RHEGIUM rēʹjē-əm [Gk. Rhēgion] (Acts 28:13). A city on the east side of the Sicilian Straits, the modern Reggio di Calabria, where Paul’s ship stopped on the way to Rome. Ancient authorities were divided as to whether Rhegium meant “royal [town]” (Lat regium) or “rent [town]” (Gk. rhégnymi, i.e., where Sicily was rent apart from Italy). Rhegium was about 10 km (6 mi) S of a point opposite Messina (ancient Messana), near the rock Scylla and the whirlpool Charybdis, long known as hazards to ships.

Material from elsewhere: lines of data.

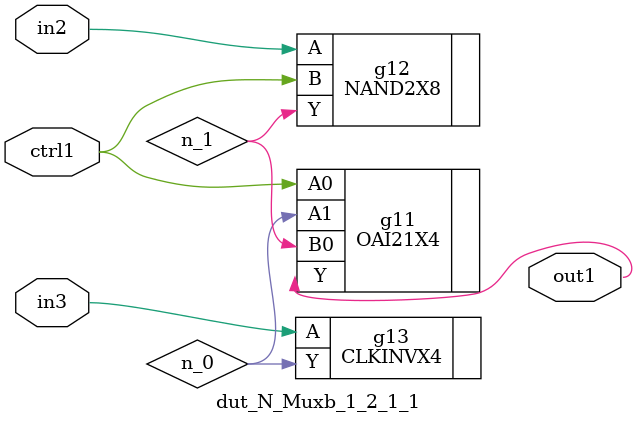
<source format=v>
`timescale 1ps / 1ps


module dut_N_Muxb_1_2_1_1(in3, in2, ctrl1, out1);
  input in3, in2, ctrl1;
  output out1;
  wire in3, in2, ctrl1;
  wire out1;
  wire n_0, n_1;
  OAI21X4 g11(.A0 (ctrl1), .A1 (n_0), .B0 (n_1), .Y (out1));
  NAND2X8 g12(.A (in2), .B (ctrl1), .Y (n_1));
  CLKINVX4 g13(.A (in3), .Y (n_0));
endmodule



</source>
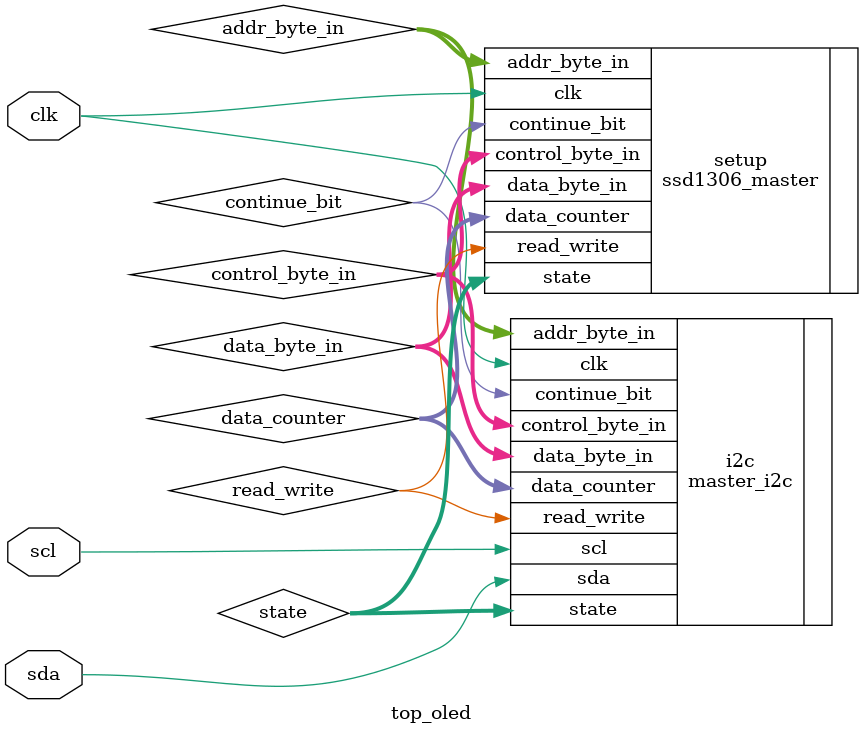
<source format=v>
`include "src/oled_i2c_128x32/master_i2c.v"
`include "src/oled_i2c_128x32/ssd1306_master.v"

`timescale 1ns / 1ps // time scale - temporal precision

module top_oled (
    input clk,
    inout wire sda,
    inout wire scl
);

	wire [6:0] addr_byte_in;
    wire read_write;
    wire [7:0] control_byte_in;
    wire [7:0] data_byte_in;
	wire continue_bit;
    wire [3:0] state;
	wire [9:0] data_counter;

    master_i2c i2c (
		.clk(clk),
		.addr_byte_in(addr_byte_in),
		.read_write(read_write),
		.control_byte_in(control_byte_in),
		.data_byte_in(data_byte_in),
		.continue_bit(continue_bit),
		.sda(sda), 
		.scl(scl),
		.state(state),
		.data_counter(data_counter)
	);

    ssd1306_master setup (
        .clk(clk),
        .state(state),
		.data_counter(data_counter),
        .addr_byte_in(addr_byte_in),
		.read_write(read_write),
		.control_byte_in(control_byte_in),
		.data_byte_in(data_byte_in),
		.continue_bit(continue_bit)
    );

endmodule
</source>
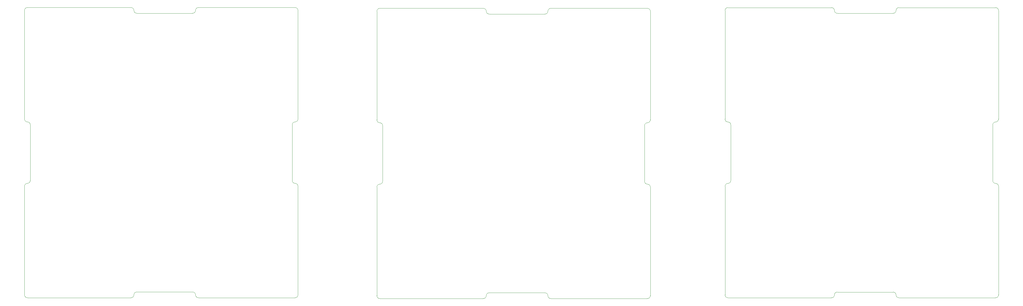
<source format=gbr>
%TF.GenerationSoftware,KiCad,Pcbnew,9.0.3*%
%TF.CreationDate,2025-07-26T14:09:02-04:00*%
%TF.ProjectId,Avionics,4176696f-6e69-4637-932e-6b696361645f,V0.8*%
%TF.SameCoordinates,Original*%
%TF.FileFunction,Profile,NP*%
%FSLAX46Y46*%
G04 Gerber Fmt 4.6, Leading zero omitted, Abs format (unit mm)*
G04 Created by KiCad (PCBNEW 9.0.3) date 2025-07-26 14:09:02*
%MOMM*%
%LPD*%
G01*
G04 APERTURE LIST*
%TA.AperFunction,Profile*%
%ADD10C,0.100000*%
%TD*%
G04 APERTURE END LIST*
D10*
X146034999Y-92927499D02*
G75*
G02*
X145082501Y-91974999I1J952499D01*
G01*
X324817999Y-36762699D02*
X343232999Y-36762699D01*
X58722499Y-91974999D02*
G75*
G02*
X57769999Y-92927499I-952499J-1D01*
G01*
X146034999Y-34837699D02*
G75*
G02*
X146987501Y-35790199I1J-952501D01*
G01*
X208112999Y-35107699D02*
G75*
G02*
X209065501Y-36060199I1J-952501D01*
G01*
X56817499Y-35790199D02*
X56817499Y-71680399D01*
X322912999Y-34857699D02*
G75*
G02*
X323865501Y-35810199I1J-952501D01*
G01*
X174902499Y-92244999D02*
G75*
G02*
X173949999Y-93197499I-952499J-1D01*
G01*
X173949999Y-130992699D02*
G75*
G02*
X172997501Y-130040199I1J952499D01*
G01*
X345137999Y-130742699D02*
X377014999Y-130742699D01*
X146987499Y-71680399D02*
G75*
G02*
X146034999Y-72632899I-952499J-1D01*
G01*
X172997499Y-36060199D02*
G75*
G02*
X173949999Y-35107699I952501J-1D01*
G01*
X56817499Y-93879999D02*
G75*
G02*
X57769999Y-92927499I952501J-1D01*
G01*
X377014999Y-92947499D02*
G75*
G02*
X377967501Y-93899999I1J-952501D01*
G01*
X345137999Y-34857699D02*
X377014999Y-34857699D01*
X345137999Y-130742699D02*
G75*
G02*
X344185501Y-129790199I1J952499D01*
G01*
X263167499Y-130040199D02*
G75*
G02*
X262214999Y-130992699I-952499J-1D01*
G01*
X288749999Y-130742699D02*
G75*
G02*
X287797501Y-129790199I1J952499D01*
G01*
X114157999Y-34837699D02*
X146034999Y-34837699D01*
X230337999Y-130992699D02*
X262214999Y-130992699D01*
X289702499Y-91994999D02*
G75*
G02*
X288749999Y-92947499I-952499J-1D01*
G01*
X172997499Y-94149999D02*
X172997499Y-130040199D01*
X173949999Y-130992699D02*
X208112999Y-130992699D01*
X377967499Y-35810199D02*
X377967499Y-71700399D01*
X287797499Y-35810199D02*
G75*
G02*
X288749999Y-34857699I952501J-1D01*
G01*
X173949999Y-35107699D02*
X208112999Y-35107699D01*
X57769999Y-34837699D02*
X91932999Y-34837699D01*
X377014999Y-34857699D02*
G75*
G02*
X377967501Y-35810199I1J-952501D01*
G01*
X145082499Y-73585399D02*
G75*
G02*
X146034999Y-72632899I952501J-1D01*
G01*
X112252999Y-128817699D02*
G75*
G02*
X113205501Y-129770199I1J-952501D01*
G01*
X262214999Y-93197499D02*
G75*
G02*
X263167501Y-94149999I1J-952501D01*
G01*
X146987499Y-35790199D02*
X146987499Y-71680399D01*
X209065499Y-130040199D02*
G75*
G02*
X210017999Y-129087699I952501J-1D01*
G01*
X230337999Y-130992699D02*
G75*
G02*
X229385501Y-130040199I1J952499D01*
G01*
X93837999Y-128817699D02*
X112252999Y-128817699D01*
X377967499Y-93899999D02*
X377967499Y-129790199D01*
X287797499Y-93899999D02*
G75*
G02*
X288749999Y-92947499I952501J-1D01*
G01*
X230337999Y-35107699D02*
X262214999Y-35107699D01*
X57769999Y-72632899D02*
G75*
G02*
X58722501Y-73585399I1J-952501D01*
G01*
X58722499Y-73585399D02*
X58722499Y-91974999D01*
X113205499Y-35790199D02*
G75*
G02*
X114157999Y-34837699I952501J-1D01*
G01*
X376062499Y-73605399D02*
G75*
G02*
X377014999Y-72652899I952501J-1D01*
G01*
X288749999Y-130742699D02*
X322912999Y-130742699D01*
X92885499Y-129770199D02*
G75*
G02*
X91932999Y-130722699I-952499J-1D01*
G01*
X57769999Y-130722699D02*
X91932999Y-130722699D01*
X377967499Y-129790199D02*
G75*
G02*
X377014999Y-130742699I-952499J-1D01*
G01*
X229385499Y-36060199D02*
G75*
G02*
X228432999Y-37012699I-952499J-1D01*
G01*
X91932999Y-34837699D02*
G75*
G02*
X92885501Y-35790199I1J-952501D01*
G01*
X56817499Y-35790199D02*
G75*
G02*
X57769999Y-34837699I952501J-1D01*
G01*
X323865499Y-129790199D02*
G75*
G02*
X324817999Y-128837699I952501J-1D01*
G01*
X174902499Y-73855399D02*
X174902499Y-92244999D01*
X172997499Y-94149999D02*
G75*
G02*
X173949999Y-93197499I952501J-1D01*
G01*
X262214999Y-35107699D02*
G75*
G02*
X263167501Y-36060199I1J-952501D01*
G01*
X146034999Y-92927499D02*
G75*
G02*
X146987501Y-93879999I1J-952501D01*
G01*
X262214999Y-93197499D02*
G75*
G02*
X261262501Y-92244999I1J952499D01*
G01*
X288749999Y-34857699D02*
X322912999Y-34857699D01*
X93837999Y-36742699D02*
G75*
G02*
X92885501Y-35790199I1J952499D01*
G01*
X228432999Y-129087699D02*
G75*
G02*
X229385501Y-130040199I1J-952501D01*
G01*
X210017999Y-37012699D02*
G75*
G02*
X209065501Y-36060199I1J952499D01*
G01*
X377014999Y-92947499D02*
G75*
G02*
X376062501Y-91994999I1J952499D01*
G01*
X376062499Y-73605399D02*
X376062499Y-91994999D01*
X57769999Y-72632899D02*
G75*
G02*
X56817501Y-71680399I1J952499D01*
G01*
X287797499Y-93899999D02*
X287797499Y-129790199D01*
X343232999Y-128837699D02*
G75*
G02*
X344185501Y-129790199I1J-952501D01*
G01*
X209065499Y-130040199D02*
G75*
G02*
X208112999Y-130992699I-952499J-1D01*
G01*
X145082499Y-73585399D02*
X145082499Y-91974999D01*
X229385499Y-36060199D02*
G75*
G02*
X230337999Y-35107699I952501J-1D01*
G01*
X344185499Y-35810199D02*
G75*
G02*
X343232999Y-36762699I-952499J-1D01*
G01*
X114157999Y-130722699D02*
G75*
G02*
X113205501Y-129770199I1J952499D01*
G01*
X263167499Y-94149999D02*
X263167499Y-130040199D01*
X263167499Y-36060199D02*
X263167499Y-71950399D01*
X114157999Y-130722699D02*
X146034999Y-130722699D01*
X288749999Y-72652899D02*
G75*
G02*
X289702501Y-73605399I1J-952501D01*
G01*
X377967499Y-71700399D02*
G75*
G02*
X377014999Y-72652899I-952499J-1D01*
G01*
X263167499Y-71950399D02*
G75*
G02*
X262214999Y-72902899I-952499J-1D01*
G01*
X172997499Y-36060199D02*
X172997499Y-71950399D01*
X146987499Y-93879999D02*
X146987499Y-129770199D01*
X289702499Y-73605399D02*
X289702499Y-91994999D01*
X288749999Y-72652899D02*
G75*
G02*
X287797501Y-71700399I1J952499D01*
G01*
X324817999Y-128837699D02*
X343232999Y-128837699D01*
X323865499Y-129790199D02*
G75*
G02*
X322912999Y-130742699I-952499J-1D01*
G01*
X287797499Y-35810199D02*
X287797499Y-71700399D01*
X93837999Y-36742699D02*
X112252999Y-36742699D01*
X344185499Y-35810199D02*
G75*
G02*
X345137999Y-34857699I952501J-1D01*
G01*
X173949999Y-72902899D02*
G75*
G02*
X174902501Y-73855399I1J-952501D01*
G01*
X261262499Y-73855399D02*
X261262499Y-92244999D01*
X173949999Y-72902899D02*
G75*
G02*
X172997501Y-71950399I1J952499D01*
G01*
X261262499Y-73855399D02*
G75*
G02*
X262214999Y-72902899I952501J-1D01*
G01*
X92885499Y-129770199D02*
G75*
G02*
X93837999Y-128817699I952501J-1D01*
G01*
X210017999Y-129087699D02*
X228432999Y-129087699D01*
X56817499Y-93879999D02*
X56817499Y-129770199D01*
X57769999Y-130722699D02*
G75*
G02*
X56817501Y-129770199I1J952499D01*
G01*
X324817999Y-36762699D02*
G75*
G02*
X323865501Y-35810199I1J952499D01*
G01*
X210017999Y-37012699D02*
X228432999Y-37012699D01*
X113205499Y-35790199D02*
G75*
G02*
X112252999Y-36742699I-952499J-1D01*
G01*
X146987499Y-129770199D02*
G75*
G02*
X146034999Y-130722699I-952499J-1D01*
G01*
M02*

</source>
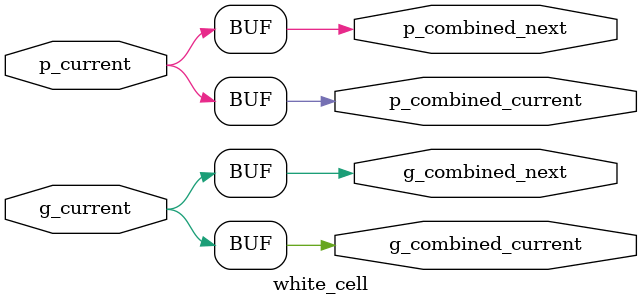
<source format=v>
module white_cell
(
	input 	 	g_current,
	input 	 	p_current,
	
	output reg 	g_combined_current,
	output reg 	p_combined_current,
	output reg 	g_combined_next,
	output reg 	p_combined_next
);

	always @ (*)
		begin
			g_combined_current 	= g_current;
			p_combined_current 	= p_current;
			g_combined_next 	= g_combined_current;
			p_combined_next 	= p_combined_current;
		end

endmodule 
</source>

Originally a colony of Chalcidian Greeks (Strabo Geog vi.1.6), Rhegium enjoyed great prosperity under tyrants in the 5th cent. B.C. (Herodotus vii.165) but was captured and destroyed by Dionysius tyrant of Syracuse in 387 B.C. All the surviving inhabitants were sold into slavery (Diodorus xiv.106–108, 111f.). The city never entirely recovered from this blow, although it was partially restored by the younger Dionysius. When the Greek general Pyrrhus invaded Italy, the people of Rhegium made an alliance with Rome (280 B.C.) and received four thousand Campanian troops within their walls. The Campanians turned out to be very unruly guests, for, in imitation of a band of mercenaries across the strait in Messina, they expelled or massacred the men and enslaved the women and children (Polybius i.7; cf. Orosius iv.3). The mercenaries were not punished by the Romans until 270 B.C., when the town was restored to the former inhabitants who had survived. The people of Rhegium were faithful to their alliance with Rome during the Second Punic War (Livy xxiii.30.5–9; xxiv.1; xxvi.12.1–14; xxix.6.3–10). During the Social War (91–87) Rhegium became a Roman municipality (Cicero In Verrem v.61 [158–160]; Pro Archia poeta iii.5). Some of Augustus’s veterans were settled there.
The ship on which Paul sailed from Melita to Puteoli encountered unfavorable winds after leaving Syracuse, and it reached Rhegium by means of tacking. It waited at Rhegium a day for a south wind, which bore it to Puteoli (Acts 28:13), about 290 km (180 mi) away, probably in about twenty-six hours.